[Records from a collection]
____

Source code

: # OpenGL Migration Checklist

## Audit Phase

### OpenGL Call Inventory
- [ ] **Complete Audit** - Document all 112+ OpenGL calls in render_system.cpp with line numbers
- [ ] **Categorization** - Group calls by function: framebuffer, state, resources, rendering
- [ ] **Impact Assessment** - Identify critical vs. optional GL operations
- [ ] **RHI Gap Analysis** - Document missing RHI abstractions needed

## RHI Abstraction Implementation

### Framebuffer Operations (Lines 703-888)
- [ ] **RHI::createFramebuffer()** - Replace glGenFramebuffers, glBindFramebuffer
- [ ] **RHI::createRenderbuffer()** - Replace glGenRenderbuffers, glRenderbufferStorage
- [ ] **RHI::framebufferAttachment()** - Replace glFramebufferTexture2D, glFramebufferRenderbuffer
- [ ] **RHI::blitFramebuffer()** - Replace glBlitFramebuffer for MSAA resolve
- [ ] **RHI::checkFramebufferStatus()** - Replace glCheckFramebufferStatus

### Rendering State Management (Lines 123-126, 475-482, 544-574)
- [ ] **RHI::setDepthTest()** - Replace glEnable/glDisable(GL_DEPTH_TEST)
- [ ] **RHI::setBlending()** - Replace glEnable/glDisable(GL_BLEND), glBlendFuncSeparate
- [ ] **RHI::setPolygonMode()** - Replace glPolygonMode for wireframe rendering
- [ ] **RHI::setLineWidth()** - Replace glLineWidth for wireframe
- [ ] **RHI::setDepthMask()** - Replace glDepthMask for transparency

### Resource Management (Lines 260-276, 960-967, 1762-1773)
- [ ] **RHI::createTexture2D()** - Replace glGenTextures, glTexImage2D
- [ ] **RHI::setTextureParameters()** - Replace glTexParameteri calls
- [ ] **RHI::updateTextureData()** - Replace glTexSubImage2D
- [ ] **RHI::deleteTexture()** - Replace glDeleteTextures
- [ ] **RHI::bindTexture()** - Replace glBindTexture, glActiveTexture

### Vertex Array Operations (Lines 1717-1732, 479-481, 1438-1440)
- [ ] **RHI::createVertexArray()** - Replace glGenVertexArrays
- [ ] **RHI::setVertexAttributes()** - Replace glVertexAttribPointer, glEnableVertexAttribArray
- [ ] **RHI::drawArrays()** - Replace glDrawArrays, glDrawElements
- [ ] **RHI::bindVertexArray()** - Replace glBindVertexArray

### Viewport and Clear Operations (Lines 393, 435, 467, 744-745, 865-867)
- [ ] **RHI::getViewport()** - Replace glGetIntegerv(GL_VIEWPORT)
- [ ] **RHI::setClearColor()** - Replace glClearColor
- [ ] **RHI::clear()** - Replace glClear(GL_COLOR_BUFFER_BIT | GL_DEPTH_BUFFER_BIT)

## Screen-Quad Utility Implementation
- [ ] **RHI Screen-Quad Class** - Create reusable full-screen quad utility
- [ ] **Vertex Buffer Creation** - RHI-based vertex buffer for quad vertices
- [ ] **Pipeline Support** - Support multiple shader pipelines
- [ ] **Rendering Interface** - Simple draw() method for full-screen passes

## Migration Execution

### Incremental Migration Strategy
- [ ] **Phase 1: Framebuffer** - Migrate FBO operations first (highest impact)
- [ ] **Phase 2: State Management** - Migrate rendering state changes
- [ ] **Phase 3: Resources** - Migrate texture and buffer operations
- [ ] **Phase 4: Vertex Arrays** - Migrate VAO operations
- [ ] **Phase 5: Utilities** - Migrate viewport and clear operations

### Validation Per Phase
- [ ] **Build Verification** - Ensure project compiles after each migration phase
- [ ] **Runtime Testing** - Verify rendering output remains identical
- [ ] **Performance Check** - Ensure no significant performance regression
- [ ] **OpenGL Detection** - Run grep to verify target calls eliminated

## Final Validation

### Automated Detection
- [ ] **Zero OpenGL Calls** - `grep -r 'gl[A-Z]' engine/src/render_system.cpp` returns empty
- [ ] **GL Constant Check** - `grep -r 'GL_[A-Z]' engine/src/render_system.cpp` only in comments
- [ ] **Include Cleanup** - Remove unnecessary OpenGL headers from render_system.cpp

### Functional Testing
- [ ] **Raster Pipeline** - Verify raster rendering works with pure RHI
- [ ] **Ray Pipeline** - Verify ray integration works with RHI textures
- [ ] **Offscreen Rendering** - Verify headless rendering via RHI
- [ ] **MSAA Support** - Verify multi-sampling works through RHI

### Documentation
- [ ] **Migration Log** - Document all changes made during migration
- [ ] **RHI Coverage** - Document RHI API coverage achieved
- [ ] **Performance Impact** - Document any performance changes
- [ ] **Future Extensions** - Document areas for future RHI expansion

____

◆ Exercise goal ◆
Update the records above so that every occurrence of "render_system.cpp" becomes "renderer.cpp", with all other text left unchanged.

◆ Solution for this exercise ◆
Source code

: # OpenGL Migration Checklist

## Audit Phase

### OpenGL Call Inventory
- [ ] **Complete Audit** - Document all 112+ OpenGL calls in renderer.cpp with line numbers
- [ ] **Categorization** - Group calls by function: framebuffer, state, resources, rendering
- [ ] **Impact Assessment** - Identify critical vs. optional GL operations
- [ ] **RHI Gap Analysis** - Document missing RHI abstractions needed

## RHI Abstraction Implementation

### Framebuffer Operations (Lines 703-888)
- [ ] **RHI::createFramebuffer()** - Replace glGenFramebuffers, glBindFramebuffer
- [ ] **RHI::createRenderbuffer()** - Replace glGenRenderbuffers, glRenderbufferStorage
- [ ] **RHI::framebufferAttachment()** - Replace glFramebufferTexture2D, glFramebufferRenderbuffer
- [ ] **RHI::blitFramebuffer()** - Replace glBlitFramebuffer for MSAA resolve
- [ ] **RHI::checkFramebufferStatus()** - Replace glCheckFramebufferStatus

### Rendering State Management (Lines 123-126, 475-482, 544-574)
- [ ] **RHI::setDepthTest()** - Replace glEnable/glDisable(GL_DEPTH_TEST)
- [ ] **RHI::setBlending()** - Replace glEnable/glDisable(GL_BLEND), glBlendFuncSeparate
- [ ] **RHI::setPolygonMode()** - Replace glPolygonMode for wireframe rendering
- [ ] **RHI::setLineWidth()** - Replace glLineWidth for wireframe
- [ ] **RHI::setDepthMask()** - Replace glDepthMask for transparency

### Resource Management (Lines 260-276, 960-967, 1762-1773)
- [ ] **RHI::createTexture2D()** - Replace glGenTextures, glTexImage2D
- [ ] **RHI::setTextureParameters()** - Replace glTexParameteri calls
- [ ] **RHI::updateTextureData()** - Replace glTexSubImage2D
- [ ] **RHI::deleteTexture()** - Replace glDeleteTextures
- [ ] **RHI::bindTexture()** - Replace glBindTexture, glActiveTexture

### Vertex Array Operations (Lines 1717-1732, 479-481, 1438-1440)
- [ ] **RHI::createVertexArray()** - Replace glGenVertexArrays
- [ ] **RHI::setVertexAttributes()** - Replace glVertexAttribPointer, glEnableVertexAttribArray
- [ ] **RHI::drawArrays()** - Replace glDrawArrays, glDrawElements
- [ ] **RHI::bindVertexArray()** - Replace glBindVertexArray

### Viewport and Clear Operations (Lines 393, 435, 467, 744-745, 865-867)
- [ ] **RHI::getViewport()** - Replace glGetIntegerv(GL_VIEWPORT)
- [ ] **RHI::setClearColor()** - Replace glClearColor
- [ ] **RHI::clear()** - Replace glClear(GL_COLOR_BUFFER_BIT | GL_DEPTH_BUFFER_BIT)

## Screen-Quad Utility Implementation
- [ ] **RHI Screen-Quad Class** - Create reusable full-screen quad utility
- [ ] **Vertex Buffer Creation** - RHI-based vertex buffer for quad vertices
- [ ] **Pipeline Support** - Support multiple shader pipelines
- [ ] **Rendering Interface** - Simple draw() method for full-screen passes

## Migration Execution

### Incremental Migration Strategy
- [ ] **Phase 1: Framebuffer** - Migrate FBO operations first (highest impact)
- [ ] **Phase 2: State Management** - Migrate rendering state changes
- [ ] **Phase 3: Resources** - Migrate texture and buffer operations
- [ ] **Phase 4: Vertex Arrays** - Migrate VAO operations
- [ ] **Phase 5: Utilities** - Migrate viewport and clear operations

### Validation Per Phase
- [ ] **Build Verification** - Ensure project compiles after each migration phase
- [ ] **Runtime Testing** - Verify rendering output remains identical
- [ ] **Performance Check** - Ensure no significant performance regression
- [ ] **OpenGL Detection** - Run grep to verify target calls eliminated

## Final Validation

### Automated Detection
- [ ] **Zero OpenGL Calls** - `grep -r 'gl[A-Z]' engine/src/renderer.cpp` returns empty
- [ ] **GL Constant Check** - `grep -r 'GL_[A-Z]' engine/src/renderer.cpp` only in comments
- [ ] **Include Cleanup** - Remove unnecessary OpenGL headers from renderer.cpp

### Functional Testing
- [ ] **Raster Pipeline** - Verify raster rendering works with pure RHI
- [ ] **Ray Pipeline** - Verify ray integration works with RHI textures
- [ ] **Offscreen Rendering** - Verify headless rendering via RHI
- [ ] **MSAA Support** - Verify multi-sampling works through RHI

### Documentation
- [ ] **Migration Log** - Document all changes made during migration
- [ ] **RHI Coverage** - Document RHI API coverage achieved
- [ ] **Performance Impact** - Document any performance changes
- [ ] **Future Extensions** - Document areas for future RHI expansion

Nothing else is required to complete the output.